→ **TASK TO COMPLETE**
Please report each line of the data below that contains "CROSS".

[[ EXERCISE MATERIAL, beginning ]]

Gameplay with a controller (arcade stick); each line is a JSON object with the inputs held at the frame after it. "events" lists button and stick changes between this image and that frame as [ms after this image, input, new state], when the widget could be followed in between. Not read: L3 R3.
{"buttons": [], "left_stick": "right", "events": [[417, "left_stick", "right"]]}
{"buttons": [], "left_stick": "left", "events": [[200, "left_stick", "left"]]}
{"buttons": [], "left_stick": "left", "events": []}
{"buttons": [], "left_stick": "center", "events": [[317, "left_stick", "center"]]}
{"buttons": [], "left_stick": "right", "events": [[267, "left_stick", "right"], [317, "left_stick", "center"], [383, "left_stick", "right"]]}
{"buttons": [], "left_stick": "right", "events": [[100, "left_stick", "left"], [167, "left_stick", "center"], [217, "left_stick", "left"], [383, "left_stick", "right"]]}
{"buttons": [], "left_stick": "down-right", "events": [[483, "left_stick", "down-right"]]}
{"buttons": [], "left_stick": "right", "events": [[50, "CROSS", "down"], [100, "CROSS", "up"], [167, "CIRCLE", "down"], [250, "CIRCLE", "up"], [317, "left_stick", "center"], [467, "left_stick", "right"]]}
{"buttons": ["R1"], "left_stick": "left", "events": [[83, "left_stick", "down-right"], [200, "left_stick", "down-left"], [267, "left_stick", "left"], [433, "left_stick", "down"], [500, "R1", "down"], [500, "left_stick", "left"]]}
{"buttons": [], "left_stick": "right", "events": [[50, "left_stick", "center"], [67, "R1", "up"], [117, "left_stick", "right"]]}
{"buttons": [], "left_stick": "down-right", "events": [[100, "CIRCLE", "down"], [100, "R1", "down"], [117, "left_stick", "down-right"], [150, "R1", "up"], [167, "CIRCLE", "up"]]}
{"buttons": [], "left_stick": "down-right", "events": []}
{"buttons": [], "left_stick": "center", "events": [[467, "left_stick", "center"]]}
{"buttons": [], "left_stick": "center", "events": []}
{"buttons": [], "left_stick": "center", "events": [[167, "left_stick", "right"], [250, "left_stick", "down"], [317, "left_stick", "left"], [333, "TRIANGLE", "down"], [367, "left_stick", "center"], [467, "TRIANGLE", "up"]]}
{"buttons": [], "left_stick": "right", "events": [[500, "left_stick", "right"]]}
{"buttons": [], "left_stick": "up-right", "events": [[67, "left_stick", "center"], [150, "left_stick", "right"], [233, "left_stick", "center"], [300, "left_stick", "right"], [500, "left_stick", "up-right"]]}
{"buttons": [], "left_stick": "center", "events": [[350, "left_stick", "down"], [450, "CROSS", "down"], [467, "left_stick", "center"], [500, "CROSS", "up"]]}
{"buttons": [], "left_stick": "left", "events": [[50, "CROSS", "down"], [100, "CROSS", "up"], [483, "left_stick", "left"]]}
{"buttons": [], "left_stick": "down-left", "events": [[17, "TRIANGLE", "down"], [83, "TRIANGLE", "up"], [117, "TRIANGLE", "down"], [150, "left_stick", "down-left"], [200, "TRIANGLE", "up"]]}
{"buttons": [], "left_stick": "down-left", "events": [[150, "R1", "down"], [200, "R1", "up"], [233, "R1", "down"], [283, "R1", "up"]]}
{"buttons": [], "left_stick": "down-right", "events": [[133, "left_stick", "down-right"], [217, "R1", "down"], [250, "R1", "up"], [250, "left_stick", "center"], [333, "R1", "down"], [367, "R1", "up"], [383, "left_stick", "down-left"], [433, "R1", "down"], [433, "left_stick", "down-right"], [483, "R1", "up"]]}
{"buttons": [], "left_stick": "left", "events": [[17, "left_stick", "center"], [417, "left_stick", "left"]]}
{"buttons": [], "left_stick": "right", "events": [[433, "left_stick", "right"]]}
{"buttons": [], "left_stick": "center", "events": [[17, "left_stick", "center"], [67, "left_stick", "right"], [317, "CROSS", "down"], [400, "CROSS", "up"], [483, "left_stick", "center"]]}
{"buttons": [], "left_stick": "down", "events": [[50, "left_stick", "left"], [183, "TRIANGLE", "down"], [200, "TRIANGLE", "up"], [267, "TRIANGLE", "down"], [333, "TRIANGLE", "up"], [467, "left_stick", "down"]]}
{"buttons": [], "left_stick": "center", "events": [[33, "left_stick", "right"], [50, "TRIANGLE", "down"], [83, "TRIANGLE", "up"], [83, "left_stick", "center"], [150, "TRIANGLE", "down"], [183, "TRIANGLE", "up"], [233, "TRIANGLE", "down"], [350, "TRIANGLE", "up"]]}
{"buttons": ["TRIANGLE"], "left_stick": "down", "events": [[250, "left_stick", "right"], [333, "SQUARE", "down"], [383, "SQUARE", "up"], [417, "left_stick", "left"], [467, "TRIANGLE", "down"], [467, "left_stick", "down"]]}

[[ EXERCISE MATERIAL, end ]]

→ **FINAL ANSWER**
{"buttons": [], "left_stick": "right", "events": [[50, "CROSS", "down"], [100, "CROSS", "up"], [167, "CIRCLE", "down"], [250, "CIRCLE", "up"], [317, "left_stick", "center"], [467, "left_stick", "right"]]}
{"buttons": [], "left_stick": "center", "events": [[350, "left_stick", "down"], [450, "CROSS", "down"], [467, "left_stick", "center"], [500, "CROSS", "up"]]}
{"buttons": [], "left_stick": "left", "events": [[50, "CROSS", "down"], [100, "CROSS", "up"], [483, "left_stick", "left"]]}
{"buttons": [], "left_stick": "center", "events": [[17, "left_stick", "center"], [67, "left_stick", "right"], [317, "CROSS", "down"], [400, "CROSS", "up"], [483, "left_stick", "center"]]}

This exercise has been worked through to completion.